Although this seems to require a lot of ingredients, it is actually very simple to make and is both gorgeous and delicious at the same time! Serve this dish with stir-fried or steamed Asian vegetables and jasmine rice. A quick and wholesome dinner!
Prep Time: | 25 mins |
Cook Time: | 5 mins |
Total Time: | 30 mins |
Servings: | 4 |
Yield: | 4 servings |
Ingredients
- 1 Thai chile, chopped
- 2 cloves garlic, chopped
- 1 (1/2 inch) piece fresh ginger, minced
- 1 tablespoon black bean sauce
- 2 tablespoons dark soy sauce
- 2 tablespoons white soy sauce
- 1 tablespoon vegetable oil
- 1 tablespoon white sugar
- 1 pinch white pepper
- 1 tablespoon cornstarch
- 1 tablespoon cold water
- ¾ pound white fish fillets
- 1 (16 ounce) package tofu, drained and cubed
- 1 cup green onion, finely chopped
Instructions
- Bring about 1 1/2 inches of water to boil in a pot fitted with a steamer basket.
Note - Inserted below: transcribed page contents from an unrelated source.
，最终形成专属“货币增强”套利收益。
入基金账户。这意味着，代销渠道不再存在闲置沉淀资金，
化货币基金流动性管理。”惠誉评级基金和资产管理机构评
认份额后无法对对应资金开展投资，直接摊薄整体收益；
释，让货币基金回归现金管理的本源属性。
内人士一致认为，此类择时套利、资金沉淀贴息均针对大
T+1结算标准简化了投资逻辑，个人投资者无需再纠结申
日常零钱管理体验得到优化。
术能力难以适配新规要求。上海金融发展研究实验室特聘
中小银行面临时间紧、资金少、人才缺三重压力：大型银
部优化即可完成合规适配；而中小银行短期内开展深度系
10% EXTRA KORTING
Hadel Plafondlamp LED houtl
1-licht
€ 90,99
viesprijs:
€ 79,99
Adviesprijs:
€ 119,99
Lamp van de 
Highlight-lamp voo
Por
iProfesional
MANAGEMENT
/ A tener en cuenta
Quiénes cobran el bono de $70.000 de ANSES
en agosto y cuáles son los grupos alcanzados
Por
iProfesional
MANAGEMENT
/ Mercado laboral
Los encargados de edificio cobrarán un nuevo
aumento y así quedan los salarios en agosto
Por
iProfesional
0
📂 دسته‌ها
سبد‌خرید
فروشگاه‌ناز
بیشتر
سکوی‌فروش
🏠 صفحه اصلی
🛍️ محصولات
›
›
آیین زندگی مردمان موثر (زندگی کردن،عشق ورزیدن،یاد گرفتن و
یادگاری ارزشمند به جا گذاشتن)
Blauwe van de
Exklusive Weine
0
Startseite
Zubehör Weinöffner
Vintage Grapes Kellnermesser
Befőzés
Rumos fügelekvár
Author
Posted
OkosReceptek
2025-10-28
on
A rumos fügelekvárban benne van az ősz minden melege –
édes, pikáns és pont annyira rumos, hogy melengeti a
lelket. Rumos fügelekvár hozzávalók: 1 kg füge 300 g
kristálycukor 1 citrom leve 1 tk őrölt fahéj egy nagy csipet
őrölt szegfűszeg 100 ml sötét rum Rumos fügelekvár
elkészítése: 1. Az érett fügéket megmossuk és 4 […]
- In a large bowl, stir together the chile, garlic, ginger, and black bean sauce. Stir in dark and white soy sauces, vegetable oil, sugar, and white pepper. In a small cup, mix together the cornstarch and water. Stir into the sauce. Cut fish fillets into thin strips, add to bowl, and coat well.
- When water in steamer has reached a boil, carefully place the tofu cubes in a single layer in the basket, and steam, covered, for 2 minutes. Place the fish strips on top of the tofu; cover and steam for another 3 minutes.
- Remove and garnish with chopped green onion. Serve with steamed white rice and stir-fried or steamed Asian vegetables.
Nutrition Facts
Calories | 280 kcal |
Carbohydrate | 13 g |
Cholesterol | 51 mg |
Dietary Fiber | 2 g |
Protein | 27 g |
Saturated Fat | 2 g |
Sodium | 801 mg |
Sugars | 5 g |
Fat | 14 g |
Unsaturated Fat | 0 g |
Reviews
It is April 3,2020 and we are on stay at home status. So I used what I hadChili bean pasteDried garlicOnion powderSoy sauce Granulated Brown sugarPepperCornstarch and waterTofuTilapia filets (2)Steamed—3 min tofu, about 6min after adding fish. Tofu was double layer in a few placed.
The marinate/sauce was really really good but I didn’t much care for the texture of the steamed fish, and the tofu was just blah. Will try it again with baked fish and will omit the tofu altogether. Thanks anyway.
We didn’t want the leftovers, and that speaks a bit to the quality of the dish.
Excellent and easy for a very novice cook. I added some Sesame Oil to the black bean sauce for extra oriental zest.
The ingredient list was a bit daunting, but we just jumped right in and WOW was this wonderful. I followed the recipe to the letter and the result was amazing!